Scenes of Clerical Life by George Eliot Page 1 of 460
George Eliot, or Mary Ann Evans, was born at Arbury Farm, in the parish of Chilvers Coton, Warwickshire, on the 22nd of November, 1819. She was the fifth and last child of her father by his second wife-of that father whose sound sense and integrity she so keenly appreciated, and who was to a certain extent the original of her famous characters of Adam Bede and Caleb Garth.
Both during and after her schooldays George Eliot's history was that of a mind continually out-growing its conditions. She became an excellent housewife and a devoted daughter, but her nature was too large for so cramped a life. 'You may try,' she writes in Daniel Deronda, 'but you can never imagine what it is to have a man's force of genius in you, and to suffer the slavery of being a girl.'
While her powers were growing she necessarily passed through many phases. She became deeply religious, and wrote poetry, pious and sweet, fair of its kind.

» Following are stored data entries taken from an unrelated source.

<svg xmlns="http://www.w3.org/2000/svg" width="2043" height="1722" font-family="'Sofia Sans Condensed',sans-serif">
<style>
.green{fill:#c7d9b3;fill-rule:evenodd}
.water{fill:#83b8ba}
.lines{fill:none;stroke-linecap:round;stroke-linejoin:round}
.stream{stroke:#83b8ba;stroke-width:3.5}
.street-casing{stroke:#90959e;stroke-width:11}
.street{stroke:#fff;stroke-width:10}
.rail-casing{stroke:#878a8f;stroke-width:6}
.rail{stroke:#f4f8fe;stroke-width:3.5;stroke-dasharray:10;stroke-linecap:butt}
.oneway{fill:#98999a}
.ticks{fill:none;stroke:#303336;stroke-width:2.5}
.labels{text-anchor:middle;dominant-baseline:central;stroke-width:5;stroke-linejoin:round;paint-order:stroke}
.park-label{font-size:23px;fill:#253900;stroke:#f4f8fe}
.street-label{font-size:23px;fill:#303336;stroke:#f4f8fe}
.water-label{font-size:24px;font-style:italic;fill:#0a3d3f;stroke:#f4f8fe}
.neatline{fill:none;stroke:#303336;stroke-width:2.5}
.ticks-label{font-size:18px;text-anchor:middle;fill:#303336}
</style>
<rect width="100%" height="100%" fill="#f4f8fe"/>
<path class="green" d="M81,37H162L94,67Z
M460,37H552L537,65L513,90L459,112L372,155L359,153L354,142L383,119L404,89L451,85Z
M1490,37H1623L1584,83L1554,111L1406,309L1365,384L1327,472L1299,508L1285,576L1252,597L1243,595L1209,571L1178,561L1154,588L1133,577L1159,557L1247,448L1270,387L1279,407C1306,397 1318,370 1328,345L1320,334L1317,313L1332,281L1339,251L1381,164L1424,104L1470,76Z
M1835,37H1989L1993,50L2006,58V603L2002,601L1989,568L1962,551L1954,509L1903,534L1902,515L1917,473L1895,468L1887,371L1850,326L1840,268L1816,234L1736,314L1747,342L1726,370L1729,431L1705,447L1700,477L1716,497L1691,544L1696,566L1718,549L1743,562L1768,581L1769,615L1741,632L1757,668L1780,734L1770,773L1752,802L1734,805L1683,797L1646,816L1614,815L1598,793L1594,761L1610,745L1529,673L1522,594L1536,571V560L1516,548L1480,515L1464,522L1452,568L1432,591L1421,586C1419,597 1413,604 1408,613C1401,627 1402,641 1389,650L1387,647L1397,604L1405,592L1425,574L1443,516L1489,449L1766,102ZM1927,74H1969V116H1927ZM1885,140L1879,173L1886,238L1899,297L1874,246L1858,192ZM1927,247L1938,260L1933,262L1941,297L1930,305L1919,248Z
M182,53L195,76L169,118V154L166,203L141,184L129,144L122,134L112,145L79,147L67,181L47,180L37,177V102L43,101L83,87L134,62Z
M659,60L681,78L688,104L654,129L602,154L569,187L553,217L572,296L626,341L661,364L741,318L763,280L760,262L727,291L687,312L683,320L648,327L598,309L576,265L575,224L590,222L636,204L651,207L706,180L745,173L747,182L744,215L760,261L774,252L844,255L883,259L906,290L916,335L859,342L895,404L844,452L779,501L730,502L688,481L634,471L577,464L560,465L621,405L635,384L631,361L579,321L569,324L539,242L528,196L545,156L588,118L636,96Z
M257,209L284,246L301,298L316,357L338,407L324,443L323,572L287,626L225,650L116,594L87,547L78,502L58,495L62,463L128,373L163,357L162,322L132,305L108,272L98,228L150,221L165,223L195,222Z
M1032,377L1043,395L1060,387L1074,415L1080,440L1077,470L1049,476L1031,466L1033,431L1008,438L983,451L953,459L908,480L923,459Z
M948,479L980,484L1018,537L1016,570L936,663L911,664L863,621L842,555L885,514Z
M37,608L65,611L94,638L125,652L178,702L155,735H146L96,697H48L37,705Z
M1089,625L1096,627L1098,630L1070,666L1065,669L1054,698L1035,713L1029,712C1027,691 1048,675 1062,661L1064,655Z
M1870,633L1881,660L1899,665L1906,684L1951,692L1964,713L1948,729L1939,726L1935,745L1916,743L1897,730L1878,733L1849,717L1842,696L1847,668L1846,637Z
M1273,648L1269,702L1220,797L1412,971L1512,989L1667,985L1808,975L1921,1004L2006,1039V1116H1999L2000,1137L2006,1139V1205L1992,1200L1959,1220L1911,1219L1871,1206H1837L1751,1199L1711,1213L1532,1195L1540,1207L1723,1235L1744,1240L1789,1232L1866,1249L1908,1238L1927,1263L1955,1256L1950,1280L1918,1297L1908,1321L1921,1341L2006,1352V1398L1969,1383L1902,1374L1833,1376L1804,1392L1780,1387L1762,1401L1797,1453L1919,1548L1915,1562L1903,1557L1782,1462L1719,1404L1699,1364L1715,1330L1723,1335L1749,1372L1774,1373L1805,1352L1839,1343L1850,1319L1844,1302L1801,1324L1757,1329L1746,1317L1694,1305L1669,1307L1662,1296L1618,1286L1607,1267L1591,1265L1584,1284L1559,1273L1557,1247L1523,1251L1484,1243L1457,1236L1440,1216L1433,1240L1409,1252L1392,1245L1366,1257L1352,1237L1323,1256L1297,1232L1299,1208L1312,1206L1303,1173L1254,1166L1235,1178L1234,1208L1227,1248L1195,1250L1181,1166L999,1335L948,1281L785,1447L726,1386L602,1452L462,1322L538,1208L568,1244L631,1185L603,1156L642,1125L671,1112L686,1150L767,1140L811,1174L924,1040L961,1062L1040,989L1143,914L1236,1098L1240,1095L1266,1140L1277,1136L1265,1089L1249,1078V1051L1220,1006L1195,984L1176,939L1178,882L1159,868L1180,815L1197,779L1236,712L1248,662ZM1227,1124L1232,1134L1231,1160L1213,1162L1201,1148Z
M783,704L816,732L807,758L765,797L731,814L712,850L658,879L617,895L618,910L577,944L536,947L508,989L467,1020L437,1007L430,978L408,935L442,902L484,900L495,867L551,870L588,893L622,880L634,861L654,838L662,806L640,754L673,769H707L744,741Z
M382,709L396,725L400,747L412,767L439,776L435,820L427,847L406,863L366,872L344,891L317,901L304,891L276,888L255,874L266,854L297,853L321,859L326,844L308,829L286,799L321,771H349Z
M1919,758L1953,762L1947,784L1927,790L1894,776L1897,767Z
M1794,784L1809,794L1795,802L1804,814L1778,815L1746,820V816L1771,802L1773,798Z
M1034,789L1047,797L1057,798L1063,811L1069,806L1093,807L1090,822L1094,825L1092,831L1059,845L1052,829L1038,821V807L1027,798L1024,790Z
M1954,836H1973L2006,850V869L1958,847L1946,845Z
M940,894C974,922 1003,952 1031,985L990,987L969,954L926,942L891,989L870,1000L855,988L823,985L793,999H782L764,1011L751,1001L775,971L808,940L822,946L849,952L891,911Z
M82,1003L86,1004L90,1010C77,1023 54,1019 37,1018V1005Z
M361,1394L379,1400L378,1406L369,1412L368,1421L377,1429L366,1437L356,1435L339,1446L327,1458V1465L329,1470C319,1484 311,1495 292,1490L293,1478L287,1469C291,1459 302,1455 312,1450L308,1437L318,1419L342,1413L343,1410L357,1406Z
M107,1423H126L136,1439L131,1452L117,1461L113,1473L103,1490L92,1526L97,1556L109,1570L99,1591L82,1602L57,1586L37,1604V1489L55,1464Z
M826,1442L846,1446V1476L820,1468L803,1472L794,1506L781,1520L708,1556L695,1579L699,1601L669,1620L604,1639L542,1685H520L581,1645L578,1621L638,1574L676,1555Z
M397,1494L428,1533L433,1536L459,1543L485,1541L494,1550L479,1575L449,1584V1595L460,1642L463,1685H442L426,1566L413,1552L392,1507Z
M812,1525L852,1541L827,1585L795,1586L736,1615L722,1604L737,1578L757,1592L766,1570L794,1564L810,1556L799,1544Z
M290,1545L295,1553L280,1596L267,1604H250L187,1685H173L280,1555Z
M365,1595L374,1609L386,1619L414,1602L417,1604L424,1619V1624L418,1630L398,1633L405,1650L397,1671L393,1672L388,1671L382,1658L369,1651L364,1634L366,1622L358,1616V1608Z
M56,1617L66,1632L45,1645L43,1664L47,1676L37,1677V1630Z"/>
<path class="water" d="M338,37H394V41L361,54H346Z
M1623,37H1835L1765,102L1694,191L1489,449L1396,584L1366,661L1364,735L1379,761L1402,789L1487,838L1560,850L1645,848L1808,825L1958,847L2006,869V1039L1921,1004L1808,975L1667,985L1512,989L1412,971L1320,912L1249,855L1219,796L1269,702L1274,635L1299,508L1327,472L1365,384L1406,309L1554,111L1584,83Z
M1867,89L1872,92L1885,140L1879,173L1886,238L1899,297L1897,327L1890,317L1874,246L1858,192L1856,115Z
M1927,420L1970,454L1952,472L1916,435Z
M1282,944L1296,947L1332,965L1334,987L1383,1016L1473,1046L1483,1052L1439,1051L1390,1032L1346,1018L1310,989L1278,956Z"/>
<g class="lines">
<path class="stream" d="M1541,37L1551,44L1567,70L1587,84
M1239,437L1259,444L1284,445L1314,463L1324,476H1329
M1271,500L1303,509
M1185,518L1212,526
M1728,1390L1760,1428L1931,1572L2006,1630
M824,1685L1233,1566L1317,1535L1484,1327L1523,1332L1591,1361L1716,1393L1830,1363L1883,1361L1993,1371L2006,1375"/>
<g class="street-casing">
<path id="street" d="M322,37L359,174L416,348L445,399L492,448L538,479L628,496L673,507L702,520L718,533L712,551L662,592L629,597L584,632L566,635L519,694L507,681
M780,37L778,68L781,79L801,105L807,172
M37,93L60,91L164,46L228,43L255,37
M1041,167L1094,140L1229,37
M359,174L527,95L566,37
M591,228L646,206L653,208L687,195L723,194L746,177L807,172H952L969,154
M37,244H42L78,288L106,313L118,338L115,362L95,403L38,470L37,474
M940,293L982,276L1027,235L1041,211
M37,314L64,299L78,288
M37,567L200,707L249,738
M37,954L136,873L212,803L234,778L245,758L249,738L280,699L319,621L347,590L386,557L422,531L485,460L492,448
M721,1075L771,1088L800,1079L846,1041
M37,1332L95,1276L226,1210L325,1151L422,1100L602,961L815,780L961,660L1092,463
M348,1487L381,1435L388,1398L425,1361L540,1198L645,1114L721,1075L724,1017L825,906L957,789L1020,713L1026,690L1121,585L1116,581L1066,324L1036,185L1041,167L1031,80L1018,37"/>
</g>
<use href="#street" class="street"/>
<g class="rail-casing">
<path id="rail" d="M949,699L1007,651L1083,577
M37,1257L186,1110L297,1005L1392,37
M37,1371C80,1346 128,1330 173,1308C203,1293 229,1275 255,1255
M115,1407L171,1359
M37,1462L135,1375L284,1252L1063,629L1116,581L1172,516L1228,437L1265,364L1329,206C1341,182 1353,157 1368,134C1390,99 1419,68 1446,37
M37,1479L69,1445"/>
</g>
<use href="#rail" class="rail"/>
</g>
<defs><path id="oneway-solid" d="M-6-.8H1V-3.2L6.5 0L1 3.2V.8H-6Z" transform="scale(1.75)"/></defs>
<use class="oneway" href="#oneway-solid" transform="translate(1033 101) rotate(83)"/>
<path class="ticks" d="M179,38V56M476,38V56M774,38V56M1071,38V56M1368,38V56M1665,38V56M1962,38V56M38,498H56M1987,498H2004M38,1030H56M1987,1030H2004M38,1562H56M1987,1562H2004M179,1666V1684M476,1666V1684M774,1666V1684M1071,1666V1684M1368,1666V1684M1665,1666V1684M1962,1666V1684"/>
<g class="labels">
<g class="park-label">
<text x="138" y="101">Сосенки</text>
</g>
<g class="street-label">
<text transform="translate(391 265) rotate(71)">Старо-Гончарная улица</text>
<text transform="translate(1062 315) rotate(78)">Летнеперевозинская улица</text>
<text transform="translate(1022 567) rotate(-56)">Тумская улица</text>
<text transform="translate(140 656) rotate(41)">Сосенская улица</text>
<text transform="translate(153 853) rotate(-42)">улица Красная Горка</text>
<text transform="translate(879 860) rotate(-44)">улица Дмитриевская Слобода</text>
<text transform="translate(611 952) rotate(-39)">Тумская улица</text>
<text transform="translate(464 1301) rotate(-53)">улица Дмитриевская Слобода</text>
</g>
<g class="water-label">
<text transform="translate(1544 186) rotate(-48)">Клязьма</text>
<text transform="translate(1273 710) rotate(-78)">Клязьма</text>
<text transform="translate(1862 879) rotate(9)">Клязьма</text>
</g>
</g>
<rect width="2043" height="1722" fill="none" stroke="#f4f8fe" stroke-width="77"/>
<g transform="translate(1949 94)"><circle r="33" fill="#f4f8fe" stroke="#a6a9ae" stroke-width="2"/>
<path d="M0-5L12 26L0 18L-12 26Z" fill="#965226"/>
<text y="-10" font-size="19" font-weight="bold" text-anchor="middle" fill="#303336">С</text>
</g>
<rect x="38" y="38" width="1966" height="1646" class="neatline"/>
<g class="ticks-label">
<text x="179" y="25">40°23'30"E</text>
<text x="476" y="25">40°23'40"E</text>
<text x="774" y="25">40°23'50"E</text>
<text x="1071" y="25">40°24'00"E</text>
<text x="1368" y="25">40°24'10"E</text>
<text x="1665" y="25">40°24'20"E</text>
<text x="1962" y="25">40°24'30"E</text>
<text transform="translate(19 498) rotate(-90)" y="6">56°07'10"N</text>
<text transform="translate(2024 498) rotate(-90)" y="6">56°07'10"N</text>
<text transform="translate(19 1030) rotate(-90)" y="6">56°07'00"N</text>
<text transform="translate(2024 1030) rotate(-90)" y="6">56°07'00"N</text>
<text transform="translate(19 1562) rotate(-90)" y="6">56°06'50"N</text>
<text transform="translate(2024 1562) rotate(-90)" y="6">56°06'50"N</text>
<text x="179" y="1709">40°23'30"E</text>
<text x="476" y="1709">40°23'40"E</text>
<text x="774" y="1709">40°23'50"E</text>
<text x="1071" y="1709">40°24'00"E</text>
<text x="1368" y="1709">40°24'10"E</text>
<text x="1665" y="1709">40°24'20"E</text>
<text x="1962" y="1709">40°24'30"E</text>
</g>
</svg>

Music was a passion with her; in a characteristic letter written at the age of twenty to a friend she tries but fails to describe her experience on hearing the 'Messiah' of Birmingham: 'With a stupid, drowsy sensation, produced by standing sentinel over damson cheese and a warm stove, I cannot do better than ask you to read, if accessible, Wordsworth's short poem on the "Power of Sound."'
There you have a concise history of George Eliot's life at this period, divided as it was between music, literature, and damson cheese.
Sixteen years of mental work and effort then lay between her and her first achievement; years during which she read industriously and thought more than she read. The classics, French, German, and Italian literature, she laid them all under contribution.